Dans le cadre du nouveau programme, les opérateurs peuvent déposer leurs candidatures depuis ce mardi 26 mai afin d’obtenir un soutien financier pour l’acquisition de nouveaux véhicules ou la conversion de bus déjà en circulation. Les infrastructures associées, qu’il s’agisse de bornes de recharge ou de stations de ravitaillement en hydrogène, sont également concernées par ces aides.

Électrique, hydrogène et rétrofit dans le viseur

Le programme couvre plusieurs technologies considérées comme essentielles à la décarbonation des transports publics. Les bus électriques à batterie restent les principaux bénéficiaires, mais les trolleybus équipés de batteries ainsi que les bus à pile à combustible alimentés à l’hydrogène figurent aussi parmi les technologies éligibles.

Les véhicules électriques intégrant un prolongateur d’autonomie fonctionnant à l’hydrogène peuvent eux aussi prétendre à un financement. Berlin maintient par ailleurs son soutien aux projets de rétrofit.

Pour arbitrer l’allocation des subventions, le ministère explique qu’il prendra notamment en compte le niveau d’avancement de chaque opérateur dans sa transition énergétique, les bénéfices environnementaux attendus et la faisabilité opérationnelle des projets.


Des aides toujours généreuses, mais moins élevées qu’auparavant

Le gouvernement fédéral prévoit de consacrer environ 400 millions d’euros à cette première phase du programme dans le cadre du budget 2026. D’après le ministre des Transports Patrick Schnieder, cette enveloppe doit permettre de financer au moins 1 500 bus supplémentaires dans les prochaines années.

La nouvelle directive introduit deux mécanismes distincts. Le premier reprend la logique des précédents appels à projets afin d’encourager les opérateurs qui débutent leur transition. Le second vise les réseaux déjà fortement engagés dans l’électrification de leur flotte et souhaitant passer à une échelle supérieure.

Les niveaux d’aide évoluent toutefois légèrement à la baisse. La prise en charge des surcoûts liés à l’achat de véhicules propres pourra atteindre jusqu’à 70 % pour les opérateurs les moins avancés, contre 80 % dans le cadre précédent.

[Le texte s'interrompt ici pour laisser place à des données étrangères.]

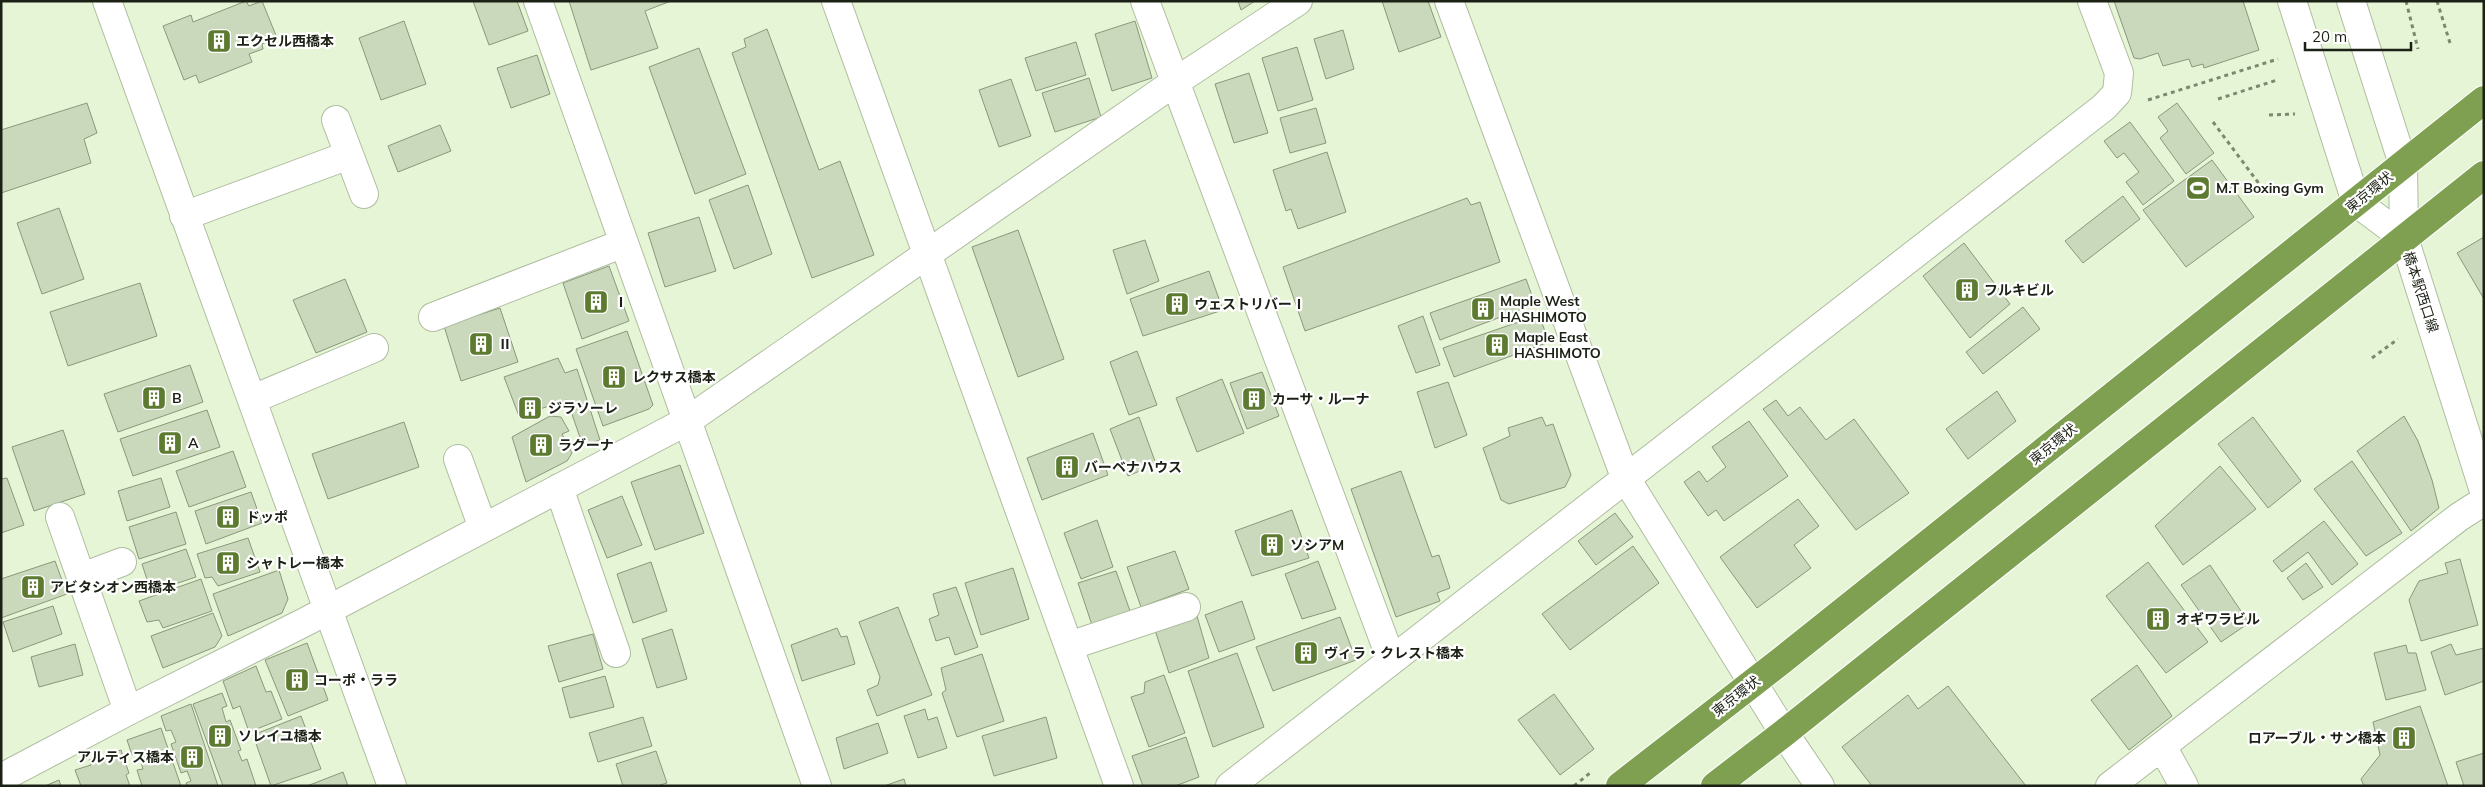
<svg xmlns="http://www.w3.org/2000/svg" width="2485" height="787" font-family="Mulish,'Noto Sans JP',sans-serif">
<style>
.building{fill:#cad9bb;stroke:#8a977b}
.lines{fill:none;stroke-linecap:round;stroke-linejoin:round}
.minor-casing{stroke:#afbda0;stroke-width:30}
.highway-casing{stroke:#fff;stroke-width:30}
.path{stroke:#7d8772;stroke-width:3;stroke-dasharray:4 4;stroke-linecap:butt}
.minor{stroke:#fff;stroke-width:28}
.highway{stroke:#7ea050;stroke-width:28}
.labels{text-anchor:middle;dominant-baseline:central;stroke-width:4.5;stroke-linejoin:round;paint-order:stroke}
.poi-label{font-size:14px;font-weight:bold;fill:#1c2116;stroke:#fff;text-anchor:start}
.street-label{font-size:14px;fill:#1c2116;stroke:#fff}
</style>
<rect width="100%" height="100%" fill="#e6f5d6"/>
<!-- building -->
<path class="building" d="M246 1 249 6 262 1 277 38 262 44 263 49 249 54 252 62 199 83 196 75 184 80 163 26 191 15 193 22Z
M473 1H517L528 31 489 45Z
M569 1H671L645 11 658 48 591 70Z
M1238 1H1255L1241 10Z
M1382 1H1428L1441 37 1399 52Z
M2114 1H2243L2259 50 2204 68 2203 64 2192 67 2189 59 2163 66 2158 53 2140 59 2134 58Z
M404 21 426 84 381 100 359 38Z
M1135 21 1152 78 1112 91 1095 34Z
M767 29 819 170 840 161 874 255 812 278 732 53 746 47 744 39Z
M1343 30 1354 69 1326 79 1314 39Z
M1076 42 1086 75 1036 91 1025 58Z
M1297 47 1313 100 1278 111 1262 58Z
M699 48 746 174 695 194 649 67Z
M537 55 550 94 511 108 497 68Z
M1249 73 1268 133 1234 143 1215 84Z
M1089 78 1101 117 1055 132 1042 93Z
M1011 79 1031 136 999 147 979 90Z
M87 103 97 133 84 139 91 163 1 193V130Z
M2177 103 2214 153 2186 174 2160 138 2168 131 2158 117Z
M1316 108 1326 143 1290 153 1280 118Z
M2130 122 2174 181 2143 205 2126 182 2139 172 2124 153 2117 158 2104 141Z
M440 125 451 151 398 172 388 146Z
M1327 152 1346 212 1298 229 1291 209 1286 211 1273 170Z
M2212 160 2254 217 2186 267 2143 210Z
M748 185 772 254 734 269 709 200Z
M2123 196 2140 219 2083 263 2065 241Z
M1467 198 1471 205 1480 202 1500 262 1305 331 1283 267Z
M59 208 84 279 42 294 17 223Z
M699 217 716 271 665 287 648 233Z
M1018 230 1064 359 1018 377 972 247Z
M2484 237V299L2457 253Z
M1145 240 1159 281 1127 294 1113 250Z
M1964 243 2010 304 1970 338 1923 276Z
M609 266 629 321 582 339 563 283Z
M1209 271 1223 310 1143 336 1130 299Z
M345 279 367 332 316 353 293 300Z
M1526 279 1535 304 1440 340 1430 313Z
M140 283 157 336 68 366 50 312Z
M2023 307 2040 329 1983 374 1966 352Z
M500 308 518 362 461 381 444 326Z
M1539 315 1549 342 1454 377 1443 348Z
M1423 316 1440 365 1416 373 1398 326Z
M627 331 653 405 649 409 603 426 576 349Z
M1137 351 1157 405 1129 415 1110 362Z
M558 358 565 373 577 369 600 440 583 446 567 400 519 416 504 377Z
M190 365 203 402 118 432 104 394Z
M1262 372 1279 416 1247 429 1230 383Z
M1222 379 1244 433 1197 452 1176 398Z
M1448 382 1467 435 1435 448 1417 392Z
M1997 391 2016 421 1968 459 1946 429Z
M1776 400 1788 416 1800 407 1826 440 1854 419 1909 493 1856 530 1763 409Z
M207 410 220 447 133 476 120 439Z
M550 416 561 417 569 431 562 434 572 453 567 461 526 482 512 437Z
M2404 416 2418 441 2432 480 2439 508 2411 531 2357 451Z
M1139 417 1156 464 1128 476 1110 429Z
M1542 417 1546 426 1553 424 1571 475 1565 487 1509 504 1501 500 1483 448 1510 436 1508 428Z
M2253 417 2301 481 2268 508 2218 444Z
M1749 421 1788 476 1724 521 1716 510 1708 516 1684 482 1699 471 1707 482 1726 467 1712 447Z
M404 422 419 467 328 499 312 454Z
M63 430 85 494 34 511 12 447Z
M1093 433 1108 475 1042 500 1027 458Z
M233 451 246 487 189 507 176 471Z
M2352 461 2402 533 2366 556 2314 489Z
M680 465 704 533 655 550 631 482Z
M2220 466 2256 509 2183 565 2155 526Z
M1401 471 1432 557 1439 555 1450 588 1437 593 1440 601 1396 617 1351 489Z
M7 478 24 525 1 533V479Z
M161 478 170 507 127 521 118 491Z
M251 492 262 523 206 544 195 511Z
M622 496 642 545 607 558 588 510Z
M1798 499 1819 526 1794 545 1811 568 1757 608 1720 557Z
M1292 510 1309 558 1252 576 1235 531Z
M176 512 186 544 139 559 129 527Z
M1615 513 1633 537 1596 565 1578 541Z
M1097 520 1113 567 1081 579 1064 533Z
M2324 521 2358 564 2332 585 2308 552 2282 572 2273 561Z
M248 538 260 572 218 586 212 577 205 578 197 554Z
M1633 546 1659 583 1570 650 1542 614Z
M186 549 196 577 151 592 142 564Z
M1175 551 1189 589 1141 607 1127 567Z
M2460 559 2478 625 2421 641 2409 600 2419 581 2448 573 2445 563Z
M55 561 67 594 1 618V579Z
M1318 561 1336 609 1302 619 1285 574Z
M651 562 667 611 633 623 617 574Z
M2148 562 2208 642 2166 673 2106 596Z
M2306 563 2323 587 2303 600 2287 578Z
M2210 565 2249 623 2221 642 2181 585Z
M1013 568 1029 619 981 635 965 583Z
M279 570 288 599 282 613 228 636 213 594Z
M1116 571 1130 611 1092 625 1078 583Z
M201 579 212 611 163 628 159 620 147 622 139 601Z
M956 587 978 647 955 655 949 637 936 641 929 619 939 615 933 594Z
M1242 601 1255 639 1219 652 1205 615Z
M53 606 62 634 13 652 3 622Z
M898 607 932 695 877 716 867 690 878 685 880 677 859 622Z
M213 613 222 636 215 647 163 668 151 636Z
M1197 616 1209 658 1169 673 1155 630Z
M1340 617 1356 660 1273 691 1256 647Z
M837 628 841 637 847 636 855 664 802 681 791 645Z
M672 629 687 679 657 688 642 639Z
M593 634 603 669 559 682 548 646Z
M307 643 328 700 288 716 265 660Z
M75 644 83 675 39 687 31 657Z
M2451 644 2456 655 2484 648V681L2445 695 2431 652Z
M2406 645 2408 653H2416L2426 690 2386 700 2374 653Z
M1237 653 1264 727 1213 747 1188 671Z
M982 654 1004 721 957 737 942 693 946 690 941 668Z
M2137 665 2172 716 2129 750 2091 700Z
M256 666 266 692 271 691 282 719 249 732 240 706 233 709 223 681Z
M1164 675 1185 733 1149 747 1131 697 1144 693 1145 682Z
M605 676 614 707 570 718 562 688Z
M1948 686 2026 786H1872L1842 747 1908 695 1918 709Z
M222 693 227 706 222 708 226 722 230 720 241 750 238 751 242 761 247 759 256 786H223L193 704Z
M1554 694 1594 749 1560 775 1518 720Z
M191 704 218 786H187L186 783 191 781 187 771 181 773 171 744 176 742 171 730 166 731 161 716Z
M2420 706 2448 786H2364L2361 779 2380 755 2373 722Z
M925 709 928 720 937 717 947 748 918 758 904 716Z
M301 716 321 769 271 786 253 735Z
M643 717 652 746 598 762 589 733Z
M1046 717 1057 758 994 776 982 736Z
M878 723 888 753 844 769 836 738Z
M161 728 181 786H142L137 770 143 769 138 753 132 755 127 740Z
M1186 737 1199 777 1175 786H1143L1132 756Z
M121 750 129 773 126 775 130 786H81L75 770 91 765 89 760Z
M656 751 667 783 657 786H623L616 764Z
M2484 753V786H2464L2456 762Z
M343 772 348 786H307Z
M904 779 906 786H884Z
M59 780 61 786H45Z"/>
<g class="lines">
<defs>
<path id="minor" d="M107 1 392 786
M538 1 817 786
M836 1 1119 786
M1145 1 1391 659
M1449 1 1625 477 1784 733 1820 786
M2292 1 2356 202 2404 238 2484 491
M2351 1 2403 164 2404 238
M336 120 364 194
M184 216 349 155
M433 317 624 243
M253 399 374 348
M458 459 483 528
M559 488 616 653
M60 517 128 711
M82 577 122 562
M1069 646 1186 607
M2162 746 2184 786
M1 778 128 711 305 622 687 421 1175 82 1298 1
M1230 786 2104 107 2117 93 2119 73 2092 1
M2110 786 2459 517 2484 501"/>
<path id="highway" d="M1620 786 1781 661 2484 100
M1715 786 1784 733 2484 175"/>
</defs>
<!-- minor casing -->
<use href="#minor" class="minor-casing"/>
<!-- highway casing -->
<use href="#highway" class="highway-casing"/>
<!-- path -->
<path class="path" d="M2406 1 2418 49
M2437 1 2450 43
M2218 99 2277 80
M2148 100 2278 59
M2269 115 2295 114
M2213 122 2263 189
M2372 358 2398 339
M1574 786 1590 773"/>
<!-- minor -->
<use href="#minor" class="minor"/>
<!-- highway -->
<use href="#highway" class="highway"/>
</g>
<!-- icons -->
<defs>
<symbol id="building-square" viewBox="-11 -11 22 22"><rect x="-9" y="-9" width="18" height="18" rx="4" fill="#5c7a30" stroke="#fff"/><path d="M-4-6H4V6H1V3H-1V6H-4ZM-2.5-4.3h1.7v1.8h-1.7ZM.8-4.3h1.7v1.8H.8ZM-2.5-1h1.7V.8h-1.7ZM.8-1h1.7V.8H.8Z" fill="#fff"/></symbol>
<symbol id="stadium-square" viewBox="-11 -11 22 22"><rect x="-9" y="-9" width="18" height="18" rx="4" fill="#5c7a30" stroke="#fff"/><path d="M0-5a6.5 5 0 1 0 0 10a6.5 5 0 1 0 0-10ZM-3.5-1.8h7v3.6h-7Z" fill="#fff"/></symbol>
</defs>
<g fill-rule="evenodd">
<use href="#building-square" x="205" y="27" width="28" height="28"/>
<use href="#stadium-square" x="2184" y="174" width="28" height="28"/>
<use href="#building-square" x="1953" y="276" width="28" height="28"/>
<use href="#building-square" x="582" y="288" width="28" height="28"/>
<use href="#building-square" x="1163" y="290" width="28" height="28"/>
<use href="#building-square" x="1469" y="295" width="28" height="28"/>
<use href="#building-square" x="467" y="330" width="28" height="28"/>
<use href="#building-square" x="1483" y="331" width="28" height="28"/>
<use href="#building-square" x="600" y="363" width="28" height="28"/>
<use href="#building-square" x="140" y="384" width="28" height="28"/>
<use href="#building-square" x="1240" y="385" width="28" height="28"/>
<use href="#building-square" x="516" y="394" width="28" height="28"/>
<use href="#building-square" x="156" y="429" width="28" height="28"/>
<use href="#building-square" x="527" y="431" width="28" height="28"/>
<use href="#building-square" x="1053" y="453" width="28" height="28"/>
<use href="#building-square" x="214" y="503" width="28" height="28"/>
<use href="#building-square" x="1258" y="531" width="28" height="28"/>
<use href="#building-square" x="214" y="549" width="28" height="28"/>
<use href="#building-square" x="19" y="573" width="28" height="28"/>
<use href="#building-square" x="2144" y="605" width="28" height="28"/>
<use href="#building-square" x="1292" y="639" width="28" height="28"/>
<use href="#building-square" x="283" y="666" width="28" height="28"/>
<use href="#building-square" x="206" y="722" width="28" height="28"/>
<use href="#building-square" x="2390" y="724" width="28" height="28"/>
<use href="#building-square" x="178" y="743" width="28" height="28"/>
</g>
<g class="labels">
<!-- poi labels -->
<g class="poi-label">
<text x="236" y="41">エクセル西橋本</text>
<text x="2216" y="188">M.T Boxing Gym</text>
<text x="1984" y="290">フルキビル</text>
<text x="1500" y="301">Maple West<tspan x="1500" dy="16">HASHIMOTO</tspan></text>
<text x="614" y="302">Ⅰ</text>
<text x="1194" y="304">ウェストリバーⅠ</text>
<text x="1514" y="337">Maple East<tspan x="1514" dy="16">HASHIMOTO</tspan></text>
<text x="498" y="344">Ⅱ</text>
<text x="632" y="377">レクサス橋本</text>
<text x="172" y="398">B</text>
<text x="1272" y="399">カーサ・ルーナ</text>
<text x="548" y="408">ジラソーレ</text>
<text x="188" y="443">A</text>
<text x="558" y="445">ラグーナ</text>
<text x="1084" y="467">バーベナハウス</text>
<text x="246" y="517">ドッポ</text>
<text x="1290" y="545">ソシアM</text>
<text x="246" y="563">シャトレー橋本</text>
<text x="50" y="587">アビタシオン西橋本</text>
<text x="2176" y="619">オギワラビル</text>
<text x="1324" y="653">ヴィラ・クレスト橋本</text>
<text x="314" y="680">コーポ・ララ</text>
<text x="238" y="736">ソレイユ橋本</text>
<text x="2386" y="738" text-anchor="end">ロアーブル・サン橋本</text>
<text x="174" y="757" text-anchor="end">アルティス橋本</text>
</g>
<!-- street labels -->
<g class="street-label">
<text transform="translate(2369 192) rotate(-39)">東京環状</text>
<text transform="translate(2421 292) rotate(72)">橋本駅西口線</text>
<text transform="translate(2053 444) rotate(-39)">東京環状</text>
<text transform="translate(1736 696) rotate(-38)">東京環状</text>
</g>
</g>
<!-- border -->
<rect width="2485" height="787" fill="none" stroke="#1c2116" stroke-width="5"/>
<!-- scale -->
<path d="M2305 42v8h106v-8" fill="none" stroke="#1c2116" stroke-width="2.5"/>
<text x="2312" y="42" font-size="15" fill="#1c2116" stroke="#ffffff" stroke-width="4" paint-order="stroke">20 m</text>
</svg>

Les infrastructures de recharge, de maintenance et de ravitaillement en hydrogène continueront quant à elles d’être soutenues à hauteur de 40 % maximum.

Un marché qui change rapidement de dimension

L’Allemagne figure désormais parmi les marchés européens les plus avancés dans l’adoption des autobus électriques et hydrogène. Depuis le lancement du premier dispositif fédéral, plus de 5 300 véhicules ont obtenu un accord de financement auprès d’environ 330 exploitants de transport. Plus de 2 300 bus soutenus par ces dispositifs circulent déjà sur les réseaux allemands.

Selon un rapport publié par PwC, près d’un autobus urbain neuf sur deux immatriculé en 2025 était déjà un véhicule zéro émission. Au total, le pays comptait 4 752 bus sans émissions en service fin 2025, dont 660 fonctionnant à l'hydrogène.

Les exploitants prévoient désormais l’acquisition d’environ 6 400 véhicules supplémentaires d’ici à 2030, signe que l’électrification du secteur entre progressivement dans une phase d’accélération.